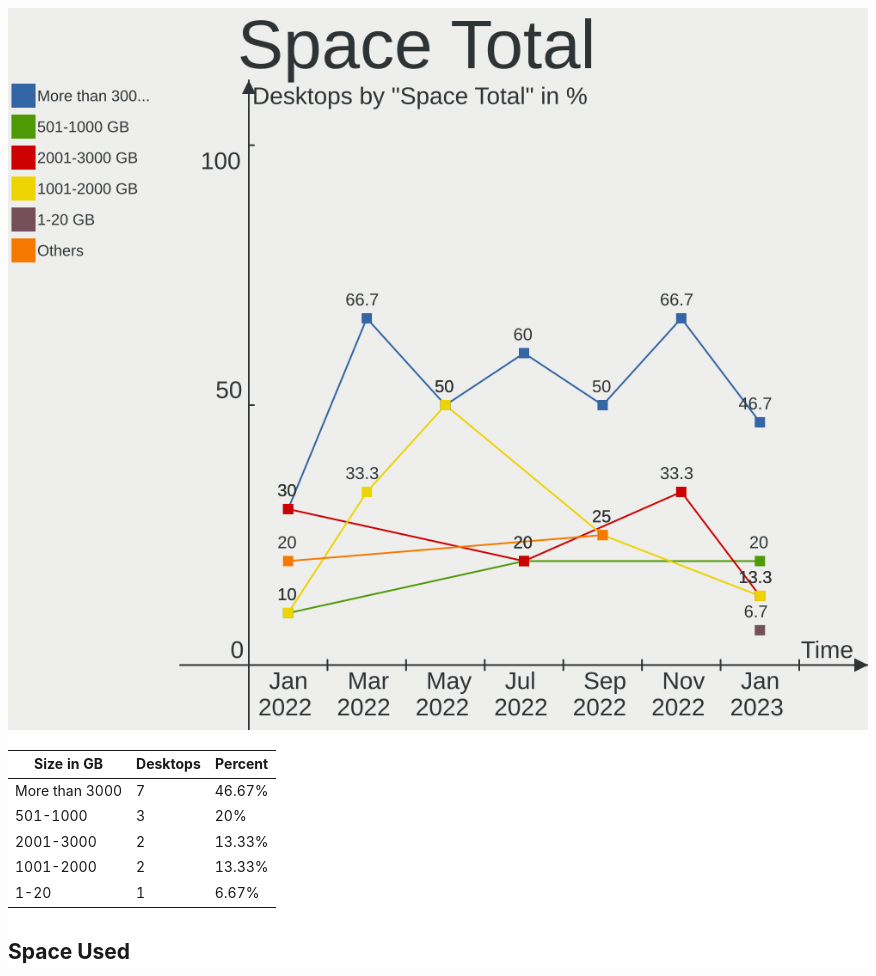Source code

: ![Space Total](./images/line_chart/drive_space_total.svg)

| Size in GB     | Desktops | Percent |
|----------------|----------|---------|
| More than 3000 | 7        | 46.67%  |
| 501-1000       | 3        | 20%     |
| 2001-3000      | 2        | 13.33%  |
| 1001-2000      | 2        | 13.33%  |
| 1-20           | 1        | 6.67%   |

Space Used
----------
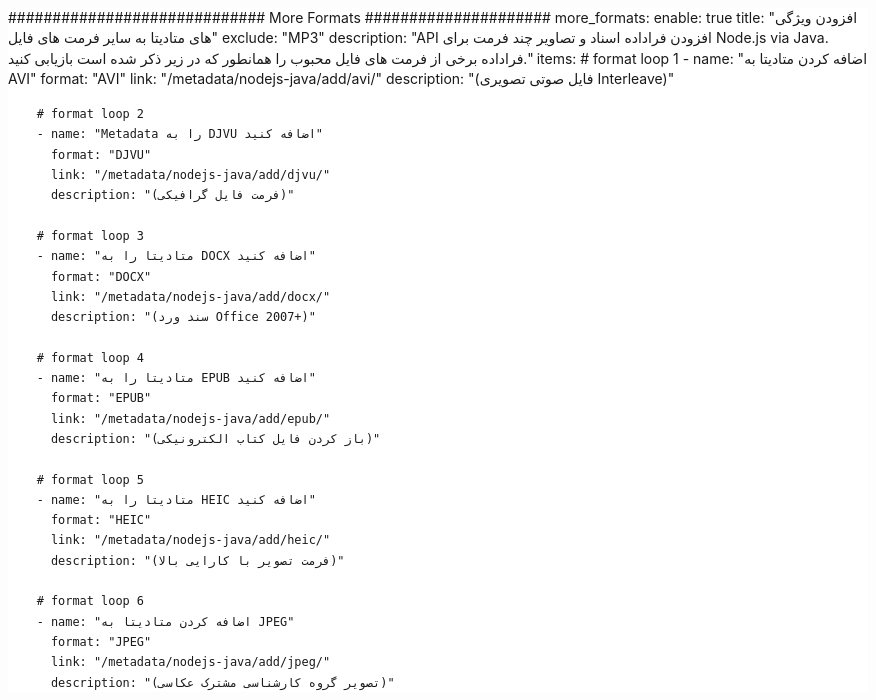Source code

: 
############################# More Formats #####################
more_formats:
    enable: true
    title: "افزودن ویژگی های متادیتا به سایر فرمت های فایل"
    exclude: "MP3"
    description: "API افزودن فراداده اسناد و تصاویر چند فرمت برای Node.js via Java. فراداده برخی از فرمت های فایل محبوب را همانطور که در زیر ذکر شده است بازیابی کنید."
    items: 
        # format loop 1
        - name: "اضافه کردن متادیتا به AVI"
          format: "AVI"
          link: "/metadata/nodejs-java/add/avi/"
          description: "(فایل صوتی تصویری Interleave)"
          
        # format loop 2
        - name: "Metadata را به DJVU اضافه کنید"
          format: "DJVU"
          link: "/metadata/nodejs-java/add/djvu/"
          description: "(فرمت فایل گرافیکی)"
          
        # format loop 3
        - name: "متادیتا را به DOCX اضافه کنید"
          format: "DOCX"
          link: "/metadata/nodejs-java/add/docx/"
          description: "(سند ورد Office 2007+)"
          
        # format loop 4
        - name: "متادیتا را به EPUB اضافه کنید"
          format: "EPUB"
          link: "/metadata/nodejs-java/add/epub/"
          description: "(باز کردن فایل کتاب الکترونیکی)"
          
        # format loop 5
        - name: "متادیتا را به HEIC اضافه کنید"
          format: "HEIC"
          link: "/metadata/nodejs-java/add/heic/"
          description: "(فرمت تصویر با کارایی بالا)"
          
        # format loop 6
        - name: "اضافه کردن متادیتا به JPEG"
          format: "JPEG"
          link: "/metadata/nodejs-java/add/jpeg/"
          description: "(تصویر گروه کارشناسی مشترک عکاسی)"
==========
### WHAT YOU NEED TO DO
Which lines in the listing above contain the string "Space"? Gather every one of them and copy each line in full.

### EXERCISE OUTPUT
: ![Space Total](./images/line_chart/drive_space_total.svg)
Space Used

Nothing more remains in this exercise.